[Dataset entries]
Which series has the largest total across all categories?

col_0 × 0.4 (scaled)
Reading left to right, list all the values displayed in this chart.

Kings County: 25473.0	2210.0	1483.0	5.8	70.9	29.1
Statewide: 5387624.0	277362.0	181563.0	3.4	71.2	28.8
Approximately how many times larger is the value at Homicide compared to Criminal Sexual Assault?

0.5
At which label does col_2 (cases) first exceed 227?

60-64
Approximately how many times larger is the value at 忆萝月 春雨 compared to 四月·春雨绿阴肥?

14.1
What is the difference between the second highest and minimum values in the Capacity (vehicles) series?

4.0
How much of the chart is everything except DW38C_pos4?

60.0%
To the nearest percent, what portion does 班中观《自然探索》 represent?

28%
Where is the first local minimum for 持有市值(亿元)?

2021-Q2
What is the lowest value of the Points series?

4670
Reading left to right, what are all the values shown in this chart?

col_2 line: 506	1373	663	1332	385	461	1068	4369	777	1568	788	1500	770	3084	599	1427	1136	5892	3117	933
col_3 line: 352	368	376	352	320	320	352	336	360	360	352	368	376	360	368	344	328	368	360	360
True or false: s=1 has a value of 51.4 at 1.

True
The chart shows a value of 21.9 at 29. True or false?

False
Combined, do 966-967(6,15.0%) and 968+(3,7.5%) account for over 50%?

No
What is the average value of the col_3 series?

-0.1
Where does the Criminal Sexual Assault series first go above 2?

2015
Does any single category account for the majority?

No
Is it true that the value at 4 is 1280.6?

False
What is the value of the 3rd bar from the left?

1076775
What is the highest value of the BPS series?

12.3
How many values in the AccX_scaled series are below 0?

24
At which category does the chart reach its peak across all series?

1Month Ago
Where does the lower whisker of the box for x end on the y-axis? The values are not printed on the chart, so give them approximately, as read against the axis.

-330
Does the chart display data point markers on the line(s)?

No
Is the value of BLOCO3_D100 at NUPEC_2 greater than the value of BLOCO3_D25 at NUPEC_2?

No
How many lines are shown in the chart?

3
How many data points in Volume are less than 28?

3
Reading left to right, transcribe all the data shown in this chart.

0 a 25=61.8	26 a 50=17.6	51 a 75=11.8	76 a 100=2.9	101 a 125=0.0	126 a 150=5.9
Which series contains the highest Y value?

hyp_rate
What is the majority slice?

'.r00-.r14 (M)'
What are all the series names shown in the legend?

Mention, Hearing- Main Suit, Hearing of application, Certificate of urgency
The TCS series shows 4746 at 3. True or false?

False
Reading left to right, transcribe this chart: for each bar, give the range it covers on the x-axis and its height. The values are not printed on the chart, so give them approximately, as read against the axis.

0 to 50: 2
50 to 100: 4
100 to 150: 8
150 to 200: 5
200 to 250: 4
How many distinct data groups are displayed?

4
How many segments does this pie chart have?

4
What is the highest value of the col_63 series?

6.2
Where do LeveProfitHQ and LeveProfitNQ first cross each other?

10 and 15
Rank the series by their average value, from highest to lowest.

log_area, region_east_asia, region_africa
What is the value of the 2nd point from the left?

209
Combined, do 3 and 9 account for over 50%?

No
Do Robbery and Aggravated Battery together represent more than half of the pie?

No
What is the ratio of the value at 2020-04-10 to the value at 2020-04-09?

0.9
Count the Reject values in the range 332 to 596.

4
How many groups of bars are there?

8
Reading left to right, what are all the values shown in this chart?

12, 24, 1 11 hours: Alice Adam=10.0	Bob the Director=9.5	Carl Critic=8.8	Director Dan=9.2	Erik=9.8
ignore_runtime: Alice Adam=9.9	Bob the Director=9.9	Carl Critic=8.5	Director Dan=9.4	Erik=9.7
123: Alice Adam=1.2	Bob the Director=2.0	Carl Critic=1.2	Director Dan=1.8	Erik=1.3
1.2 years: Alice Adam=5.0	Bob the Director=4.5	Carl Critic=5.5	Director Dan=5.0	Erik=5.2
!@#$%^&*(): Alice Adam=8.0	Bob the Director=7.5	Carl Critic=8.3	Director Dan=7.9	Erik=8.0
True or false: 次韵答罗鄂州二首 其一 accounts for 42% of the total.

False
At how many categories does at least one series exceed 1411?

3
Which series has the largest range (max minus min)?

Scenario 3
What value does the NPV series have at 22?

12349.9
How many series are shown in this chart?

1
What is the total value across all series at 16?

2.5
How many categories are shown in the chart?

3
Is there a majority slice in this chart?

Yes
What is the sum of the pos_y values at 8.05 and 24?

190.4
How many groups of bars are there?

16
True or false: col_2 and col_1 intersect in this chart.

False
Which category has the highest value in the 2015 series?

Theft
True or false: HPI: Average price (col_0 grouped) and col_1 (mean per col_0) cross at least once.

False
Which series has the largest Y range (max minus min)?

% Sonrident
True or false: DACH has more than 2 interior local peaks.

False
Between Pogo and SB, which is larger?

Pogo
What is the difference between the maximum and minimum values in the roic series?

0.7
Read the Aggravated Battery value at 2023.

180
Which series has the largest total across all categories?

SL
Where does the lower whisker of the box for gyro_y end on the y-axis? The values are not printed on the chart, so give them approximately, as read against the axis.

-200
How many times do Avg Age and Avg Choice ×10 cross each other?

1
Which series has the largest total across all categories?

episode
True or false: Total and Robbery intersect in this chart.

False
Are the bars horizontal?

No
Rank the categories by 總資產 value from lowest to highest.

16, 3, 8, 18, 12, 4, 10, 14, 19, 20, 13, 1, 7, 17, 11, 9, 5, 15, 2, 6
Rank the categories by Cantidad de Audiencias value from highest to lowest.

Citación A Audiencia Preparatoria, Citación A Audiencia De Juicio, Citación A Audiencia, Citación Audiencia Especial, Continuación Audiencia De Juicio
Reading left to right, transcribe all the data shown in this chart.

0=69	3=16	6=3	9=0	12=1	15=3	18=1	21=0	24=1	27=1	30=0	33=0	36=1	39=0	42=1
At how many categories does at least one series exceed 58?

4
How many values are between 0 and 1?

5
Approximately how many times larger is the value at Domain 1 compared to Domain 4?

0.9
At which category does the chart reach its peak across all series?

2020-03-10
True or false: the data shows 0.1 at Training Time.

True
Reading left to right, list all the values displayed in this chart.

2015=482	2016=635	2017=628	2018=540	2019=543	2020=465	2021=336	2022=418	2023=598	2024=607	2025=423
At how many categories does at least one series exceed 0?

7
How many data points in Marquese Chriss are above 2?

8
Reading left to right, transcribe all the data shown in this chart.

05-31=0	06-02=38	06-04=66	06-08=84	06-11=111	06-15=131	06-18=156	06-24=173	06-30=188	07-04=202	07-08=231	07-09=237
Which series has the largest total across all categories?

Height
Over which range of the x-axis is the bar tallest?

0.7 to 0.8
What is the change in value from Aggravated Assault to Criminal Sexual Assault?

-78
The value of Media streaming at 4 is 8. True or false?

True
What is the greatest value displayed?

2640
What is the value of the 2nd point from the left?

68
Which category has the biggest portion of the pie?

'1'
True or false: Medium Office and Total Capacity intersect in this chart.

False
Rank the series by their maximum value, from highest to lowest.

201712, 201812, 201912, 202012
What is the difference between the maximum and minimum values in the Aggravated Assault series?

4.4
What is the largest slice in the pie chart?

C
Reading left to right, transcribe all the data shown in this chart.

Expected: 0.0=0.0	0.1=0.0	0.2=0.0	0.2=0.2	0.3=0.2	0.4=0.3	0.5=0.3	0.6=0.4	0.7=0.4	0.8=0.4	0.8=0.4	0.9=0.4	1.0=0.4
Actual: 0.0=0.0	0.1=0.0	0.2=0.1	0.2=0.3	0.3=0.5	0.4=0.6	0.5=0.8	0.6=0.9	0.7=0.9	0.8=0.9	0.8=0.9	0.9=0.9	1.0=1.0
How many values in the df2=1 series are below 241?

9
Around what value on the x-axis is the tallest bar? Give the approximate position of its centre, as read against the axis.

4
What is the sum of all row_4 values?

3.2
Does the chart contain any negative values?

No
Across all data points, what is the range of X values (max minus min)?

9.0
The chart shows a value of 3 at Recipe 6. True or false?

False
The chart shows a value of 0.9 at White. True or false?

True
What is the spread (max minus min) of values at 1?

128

What you have to do: Rewrite the records from their first line up to and including the line containing "How much of", changing every "chart" to "graph" and leaving all else unchanged.

Task output:
Which series has the largest total across all categories?

col_0 × 0.4 (scaled)
Reading left to right, list all the values displayed in this graph.

Kings County: 25473.0	2210.0	1483.0	5.8	70.9	29.1
Statewide: 5387624.0	277362.0	181563.0	3.4	71.2	28.8
Approximately how many times larger is the value at Homicide compared to Criminal Sexual Assault?

0.5
At which label does col_2 (cases) first exceed 227?

60-64
Approximately how many times larger is the value at 忆萝月 春雨 compared to 四月·春雨绿阴肥?

14.1
What is the difference between the second highest and minimum values in the Capacity (vehicles) series?

4.0
How much of the graph is everything except DW38C_pos4?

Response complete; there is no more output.